--- Extract ---
- Native to: Kenya
- Region: Nyanza Kenya, Kisii County & Nyamira County, Southern Rift Valley, parts of Kericho County & Bomet County
- Ethnicity: Abagusii
- Native speakers: 2.2 million (2009 census)
- Language family: Niger–Congo? Atlantic-CongoVolta-CongoBenue–CongoBantoidSouthern BantoidBantuNortheast BantuGreat Lakes BantuEast NyanzaNyanza MaraNorth MaraGusii; ; ; ; ; ; ; ; ; ; ; ;
- Dialects: Ekegusii Proper; Bogirango Maate;
- Writing system: Latin (after European contact)

Language codes
- ISO 639-3: guz
- Glottolog: gusi1247
- Guthrie code: JE.42

= Gusii language =

Bantu language spoken in western Kenya

The Gusii language (also known as Ekegusii) is a Bantu language spoken in Kisii and Nyamira counties in Nyanza Province, Kenya, whose headquarters is Kisii Town (between the Kavirondo Gulf of Lake Victoria and the border with Tanzania). It is spoken natively by 2.2 million people (as of 2009), mostly among the Abagusii. Ekegusii has only two dialects: The Rogoro (upper-side) and Maate (lower-side) dialects. Phonologically, they differ in the articulation of /t/. Most of the variations existing between the two dialects are lexical. The two dialects can refer to the same object or thing using different terms. An example of this is the word for cat. While one dialect calls a cat ekemoni, the other calls it ekebusi (a word that comes from the sound used to call a cat in Gusii culture). Another illustrating example can be found in the word for sandals. While the Rogoro word for sandals is chisiripasi (a loanword from the English word "slippers"), the Maate dialect word is chitaratara ( "tara" -"walk". Possibly from the sound made by sandals when one walks while wearing them). Many more lexical differences manifest in the language. The Maate dialect is spoken in Tabaka and Bogirango. Most of the other regions use the Rogoro dialect, which is also the standard dialect of Ekegusii.

==Phonology==

===Vowels===
Gusii has seven vowels. Vowel length is contrastive, i.e. the words 'bóra' to miss and 'bóóra' to say are distinguished by vowel length only.
---
• Task requirements:
**A.** Answer these questions from the Gusii language text:
(i) How many native speakers of Gusii did the 2009 census record?
(ii) What is the Maate dialect word for sandals?
(iii) How many vowels does Gusii have?
**B.** Extract the portion of the Gusii language text between "- Native to: Kenya" and "(after European contact)", inclusive.
**C.** Extend the Gusii language text, beginning after its final sentence.
--- Excerpted data ---
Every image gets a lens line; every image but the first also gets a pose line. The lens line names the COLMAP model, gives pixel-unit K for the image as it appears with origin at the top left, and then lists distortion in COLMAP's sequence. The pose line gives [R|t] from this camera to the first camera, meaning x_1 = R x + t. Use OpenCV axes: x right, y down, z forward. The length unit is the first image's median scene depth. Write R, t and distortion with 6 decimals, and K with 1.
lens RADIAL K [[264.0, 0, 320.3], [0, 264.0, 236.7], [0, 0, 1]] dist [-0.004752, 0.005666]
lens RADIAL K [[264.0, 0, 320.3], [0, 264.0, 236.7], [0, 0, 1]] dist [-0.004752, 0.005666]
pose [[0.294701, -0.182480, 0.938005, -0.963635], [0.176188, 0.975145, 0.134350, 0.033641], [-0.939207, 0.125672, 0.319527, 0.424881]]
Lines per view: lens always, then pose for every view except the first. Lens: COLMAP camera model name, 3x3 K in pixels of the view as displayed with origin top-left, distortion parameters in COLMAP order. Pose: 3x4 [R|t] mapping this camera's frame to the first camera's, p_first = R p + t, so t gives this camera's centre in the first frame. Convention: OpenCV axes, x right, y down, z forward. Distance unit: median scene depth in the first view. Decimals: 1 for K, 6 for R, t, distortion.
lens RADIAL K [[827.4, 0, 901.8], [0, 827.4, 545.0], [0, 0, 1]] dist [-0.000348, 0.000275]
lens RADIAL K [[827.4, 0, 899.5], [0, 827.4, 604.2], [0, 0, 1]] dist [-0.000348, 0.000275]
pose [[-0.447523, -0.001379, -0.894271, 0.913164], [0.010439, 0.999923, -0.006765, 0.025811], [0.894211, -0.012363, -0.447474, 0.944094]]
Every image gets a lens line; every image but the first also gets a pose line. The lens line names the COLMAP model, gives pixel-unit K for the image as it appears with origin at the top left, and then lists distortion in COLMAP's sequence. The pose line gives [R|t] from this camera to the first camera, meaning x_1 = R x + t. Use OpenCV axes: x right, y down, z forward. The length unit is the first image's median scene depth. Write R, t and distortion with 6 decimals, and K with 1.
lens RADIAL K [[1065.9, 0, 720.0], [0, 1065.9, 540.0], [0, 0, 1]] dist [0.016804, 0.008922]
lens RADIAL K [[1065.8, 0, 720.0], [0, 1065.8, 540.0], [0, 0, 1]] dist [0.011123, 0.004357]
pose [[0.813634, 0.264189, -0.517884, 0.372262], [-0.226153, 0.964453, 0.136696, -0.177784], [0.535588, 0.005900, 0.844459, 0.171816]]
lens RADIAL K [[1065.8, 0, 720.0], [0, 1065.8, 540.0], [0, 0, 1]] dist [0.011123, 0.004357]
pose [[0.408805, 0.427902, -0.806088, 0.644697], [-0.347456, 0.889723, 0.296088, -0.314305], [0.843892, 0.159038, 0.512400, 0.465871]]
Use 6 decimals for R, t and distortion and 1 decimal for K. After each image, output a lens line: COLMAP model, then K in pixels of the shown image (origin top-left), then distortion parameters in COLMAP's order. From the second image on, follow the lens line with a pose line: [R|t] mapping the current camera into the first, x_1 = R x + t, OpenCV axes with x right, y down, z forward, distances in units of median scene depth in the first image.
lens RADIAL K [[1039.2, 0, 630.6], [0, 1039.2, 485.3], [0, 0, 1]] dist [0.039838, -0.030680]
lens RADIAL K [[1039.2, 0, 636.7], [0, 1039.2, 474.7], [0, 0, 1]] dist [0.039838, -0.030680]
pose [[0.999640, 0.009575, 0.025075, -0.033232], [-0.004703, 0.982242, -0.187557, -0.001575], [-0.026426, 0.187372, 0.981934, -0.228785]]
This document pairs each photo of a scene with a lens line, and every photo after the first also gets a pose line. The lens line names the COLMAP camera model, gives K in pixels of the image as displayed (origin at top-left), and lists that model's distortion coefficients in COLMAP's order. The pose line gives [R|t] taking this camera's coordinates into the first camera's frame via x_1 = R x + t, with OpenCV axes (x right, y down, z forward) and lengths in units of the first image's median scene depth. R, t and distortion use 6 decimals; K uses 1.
---
• Answers given:
**A.**
(i) 2.2 million
(ii) chitaratara
(iii) Seven

**B.**
- Native to: Kenya
- Region: Nyanza Kenya, Kisii County & Nyamira County, Southern Rift Valley, parts of Kericho County & Bomet County
- Ethnicity: Abagusii
- Native speakers: 2.2 million (2009 census)
- Language family: Niger–Congo? Atlantic-CongoVolta-CongoBenue–CongoBantoidSouthern BantoidBantuNortheast BantuGreat Lakes BantuEast NyanzaNyanza MaraNorth MaraGusii; ; ; ; ; ; ; ; ; ; ; ;
- Dialects: Ekegusii Proper; Bogirango Maate;
- Writing system: Latin (after European contact)

**C.**
Phonetic inventory of vowels in Gusii
|  | Front | Central | Back |
|---|---|---|---|
| Close | i |  | u |
| Close-mid | e |  | o |
| Open-mid | ɛ |  | ɔ |
| Open |  | a |  |

===Consonants===
In the table below, orthographic symbols are included between brackets if they differ from the IPA symbols. Note especially the use of ‘y’ for IPA //j//, common in African orthographies. When symbols appear in pairs, the one to the right represents a voiced consonant.

Phonemic inventory of consonants in Gusii
|  | labial | alveolar | palatal | velar |
|---|---|---|---|---|
| plosive |  | t |  | k |
| affricate |  |  | tʃ |  |
| fricative | β | s |  | ɣ |
| nasal | m | n | ɲ | ŋ |
| tap |  | ɾ |  |  |
| approximant | w |  | j |  |

Phonetic inventory of consonants in Gusii
|  | labial | alveolar | palatal | velar |
|---|---|---|---|---|
| plosive | p b | t d |  | k ɡ |
| affricate |  |  | tʃ |  |
| fricative | β | s |  | ɣ |
| nasal | m | n | ɲ | ŋ |
| tap |  | ɾ |  |  |
| approximant | w |  | j |  |

The following morphophonological alternations occur:
- n+r = /[ⁿd]/
- n+b = /[ᵐb]/
- n+g = /[ᵑɡ]/
- n+k = /[ᵑk]/
- n+c = /[ⁿtʃ]/
- n+s = /[ⁿs]/
- n+m = /[mː]/

The Gusii language has the consonant 'b' not realized as the bilabial stop as in 'bat' but as bilabial fricative as in words like baba, baminto, abana.

==Orthography==

Ekegusii alphabet (Kenya)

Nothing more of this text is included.